Forgot to include the tag line
Incompetence and corruption


Posted by Experienced Parent
a resident of Another Palo Alto neighborhood
on May 15, 2019 at 12:04 pm

This is a joke! I just tried phoning the district office and received voicemail all over the place, including the front desk. Oftentimes, no one answers the front desk phone. Teachers get raises but PAUSD cannot afford to pay a human to answer the front desk calls?

A raise will not improve the quality of teaching in PAUSD. I heard a teacher complain that he is not paid enough, that he is overworked! They have THREE MONTHS off of work per year! AND this teacher takes time off during the school year to travel!

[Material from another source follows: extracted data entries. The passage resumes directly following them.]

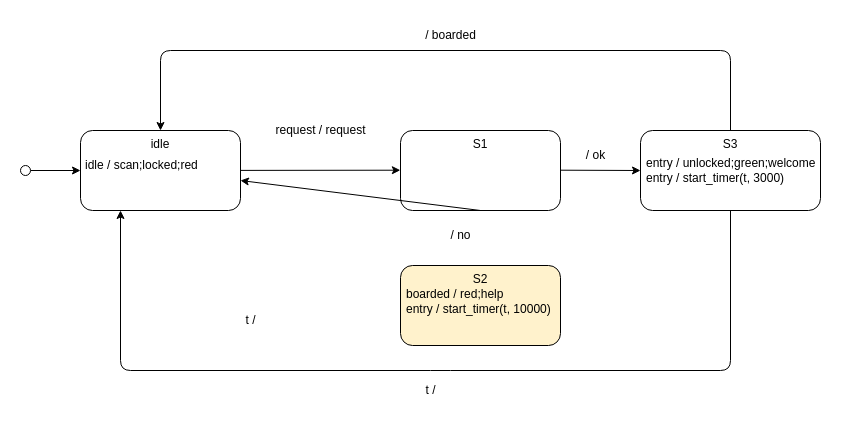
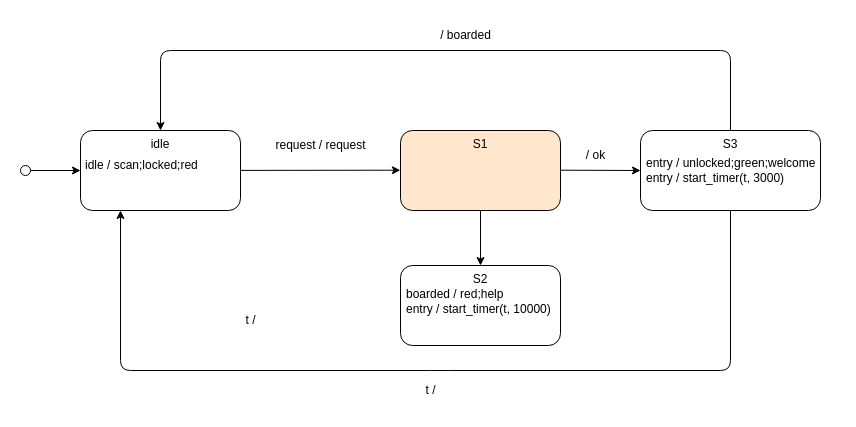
  <mxCell id="0" />
  <mxCell id="1" parent="0" />
  <mxCell id="2" style="edgeStyle=none;html=1;entryX=-0.001;entryY=0.49;entryDx=0;entryDy=0;entryPerimeter=0;" parent="1" source="3" edge="1"><mxGeometry relative="1" as="geometry"><mxPoint x="399.85" y="169.7" as="targetPoint" /></mxGeometry></mxCell>
  <mxCell id="3" value="idle" style="rounded=1;whiteSpace=wrap;html=1;verticalAlign=top;" parent="1" vertex="1"><mxGeometry x="80" y="130" width="160" height="80" as="geometry" /></mxCell>
- <mxCell id="4" value="request / request" style="text;html=1;align=center;verticalAlign=middle;resizable=0;points=[];autosize=1;strokeColor=none;fillColor=none;" parent="1" vertex="1"><mxGeometry x="265" y="115" width="110" height="30" as="geometry" /></mxCell>
+ <mxCell id="4" value="request / request" style="text;html=1;align=center;verticalAlign=middle;resizable=0;points=[];autosize=1;strokeColor=none;fillColor=none;" parent="1" vertex="1"><mxGeometry x="265" y="130" width="110" height="30" as="geometry" /></mxCell>
  <mxCell id="5" value="idle / scan;locked;red" style="text;html=1;align=left;verticalAlign=middle;resizable=0;points=[];autosize=1;strokeColor=none;fillColor=none;" parent="1" vertex="1"><mxGeometry x="83" y="150" width="140" height="30" as="geometry" /></mxCell>
  <mxCell id="6" style="edgeStyle=none;html=1;entryX=0;entryY=0.5;entryDx=0;entryDy=0;fontColor=#FFFFFF;" parent="1" source="7" target="3" edge="1"><mxGeometry relative="1" as="geometry"><mxPoint x="0" y="225" as="targetPoint" /></mxGeometry></mxCell>
  <mxCell id="7" value="" style="ellipse;whiteSpace=wrap;html=1;aspect=fixed;" parent="1" vertex="1"><mxGeometry x="20" y="165" width="10" height="10" as="geometry" /></mxCell>
- <mxCell id="8" value="S1" style="rounded=1;whiteSpace=wrap;html=1;verticalAlign=top;" vertex="1" parent="1"><mxGeometry x="400" y="130" width="160" height="80" as="geometry" /></mxCell>
- <mxCell id="9" value="S2" style="rounded=1;whiteSpace=wrap;html=1;verticalAlign=top;fillColor=#fff2cc;" vertex="1" parent="1"><mxGeometry x="400" y="265" width="160" height="80" as="geometry" /></mxCell>
+ <mxCell id="8" value="S1" style="rounded=1;whiteSpace=wrap;html=1;verticalAlign=top;fillColor=#ffe6cc;" vertex="1" parent="1"><mxGeometry x="400" y="130" width="160" height="80" as="geometry" /></mxCell>
+ <mxCell id="9" value="S2" style="rounded=1;whiteSpace=wrap;html=1;verticalAlign=top;" vertex="1" parent="1"><mxGeometry x="400" y="265" width="160" height="80" as="geometry" /></mxCell>
  <mxCell id="10" style="edgeStyle=none;html=1;" edge="1" parent="1"><mxGeometry relative="1" as="geometry"><mxPoint x="640" as="targetPoint" y="170" /><mxPoint x="560" y="169.7" as="sourcePoint" /></mxGeometry></mxCell>
- <mxCell id="11" style="edgeStyle=none;html=1;exitX=0.5;exitY=1;exitDx=0;exitDy=0;" edge="1" parent="1" source="8" target="3"><mxGeometry relative="1" as="geometry"><mxPoint x="629.85" y="230" as="targetPoint" /><mxPoint x="470" y="230.2" as="sourcePoint" /></mxGeometry></mxCell>
+ <mxCell id="11" style="edgeStyle=none;html=1;entryX=0.5;entryY=0;entryDx=0;entryDy=0;exitX=0.5;exitY=1;exitDx=0;exitDy=0;" edge="1" parent="1" source="8" target="9"><mxGeometry relative="1" as="geometry"><mxPoint x="629.85" y="230" as="targetPoint" /><mxPoint x="470" y="230.2" as="sourcePoint" /></mxGeometry></mxCell>
  <mxCell id="12" value="/ ok" style="text;html=1;align=center;verticalAlign=middle;resizable=0;points=[];autosize=1;strokeColor=none;fillColor=none;" vertex="1" parent="1"><mxGeometry x="575" y="140" width="40" height="30" as="geometry" /></mxCell>
- <mxCell id="13" value="/ no" style="text;html=1;align=center;verticalAlign=middle;resizable=0;points=[];autosize=1;strokeColor=none;fillColor=none;" vertex="1" parent="1"><mxGeometry x="440" y="220" width="40" height="30" as="geometry" /></mxCell>
  <mxCell id="14" value="boarded / red;help&lt;br&gt;entry / start_timer(t, 10000)" style="text;html=1;align=left;verticalAlign=middle;resizable=0;points=[];autosize=1;strokeColor=none;fillColor=none;" vertex="1" parent="1"><mxGeometry x="404" y="281" width="170" height="40" as="geometry" /></mxCell>
  <mxCell id="15" value="t /" style="text;html=1;align=center;verticalAlign=middle;resizable=0;points=[];autosize=1;strokeColor=none;fillColor=none;" vertex="1" parent="1"><mxGeometry x="235" y="305" width="30" height="30" as="geometry" /></mxCell>
  <mxCell id="16" value="S3" style="rounded=1;whiteSpace=wrap;html=1;verticalAlign=top;" vertex="1" parent="1"><mxGeometry x="640" y="130" width="180" height="80" as="geometry" /></mxCell>
  <mxCell id="17" value="entry / unlocked;green;welcome&lt;br&gt;entry / start_timer(t, 3000)" style="text;html=1;align=left;verticalAlign=middle;resizable=0;points=[];autosize=1;strokeColor=none;fillColor=none;" vertex="1" parent="1"><mxGeometry x="644" y="150" width="190" height="40" as="geometry" /></mxCell>
  <mxCell id="18" value="" style="endArrow=classic;html=1;exitX=0.5;exitY=0;exitDx=0;exitDy=0;entryX=0.5;entryY=0;entryDx=0;entryDy=0;" edge="1" parent="1" source="16" target="3"><mxGeometry width="50" height="50" relative="1" as="geometry"><mxPoint x="720" y="120" as="sourcePoint" /><mxPoint x="70" y="40" as="targetPoint" /><Array as="points"><mxPoint x="730" y="50" /><mxPoint x="160" y="50" /></Array></mxGeometry></mxCell>
- <mxCell id="19" value="/ boarded" style="text;html=1;align=center;verticalAlign=middle;resizable=0;points=[];autosize=1;strokeColor=none;fillColor=none;" vertex="1" parent="1"><mxGeometry x="415" y="20" width="70" height="30" as="geometry" /></mxCell>
+ <mxCell id="19" value="/ boarded" style="text;html=1;align=center;verticalAlign=middle;resizable=0;points=[];autosize=1;strokeColor=none;fillColor=none;" vertex="1" parent="1"><mxGeometry x="430" y="20" width="70" height="30" as="geometry" /></mxCell>
  <mxCell id="20" style="edgeStyle=none;html=1;entryX=0.25;entryY=1;entryDx=0;entryDy=0;exitX=0.5;exitY=1;exitDx=0;exitDy=0;" edge="1" parent="1" source="16" target="3"><mxGeometry relative="1" as="geometry"><mxPoint x="160" y="305" as="targetPoint" /><mxPoint x="400" y="400" as="sourcePoint" /><Array as="points"><mxPoint x="730" y="370" /><mxPoint x="440" y="370" /><mxPoint x="120" y="370" /></Array></mxGeometry></mxCell>
  <mxCell id="21" value="t /" style="text;html=1;align=center;verticalAlign=middle;resizable=0;points=[];autosize=1;strokeColor=none;fillColor=none;" vertex="1" parent="1"><mxGeometry x="415" y="375" width="30" height="30" as="geometry" /></mxCell>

Pa is right. As I have Paly alums, I can attest to the fact that while there are some great teachers at Paly, many are not good and it's our students who pick up the slack through tutoring or parental help. I think the worst is that some teachers incur more stress on our students through their disorganization and errors. Many teachers should have a lesson in the rigor of college admissions. Students can be working their tails off and some teachers still dole out C grades. AP teachers are the worst. They use the "AP" designation to equate with "too much homework and figure it out on your own"; they think they don't need to teach because the students will figure it out. My children have found that their professors are superior to Paly's AP teachers: more structured, no cancelling tests (that were scheduled to early), no errors on review sheets, no surprises, no cramming info just to regurgitate and forget.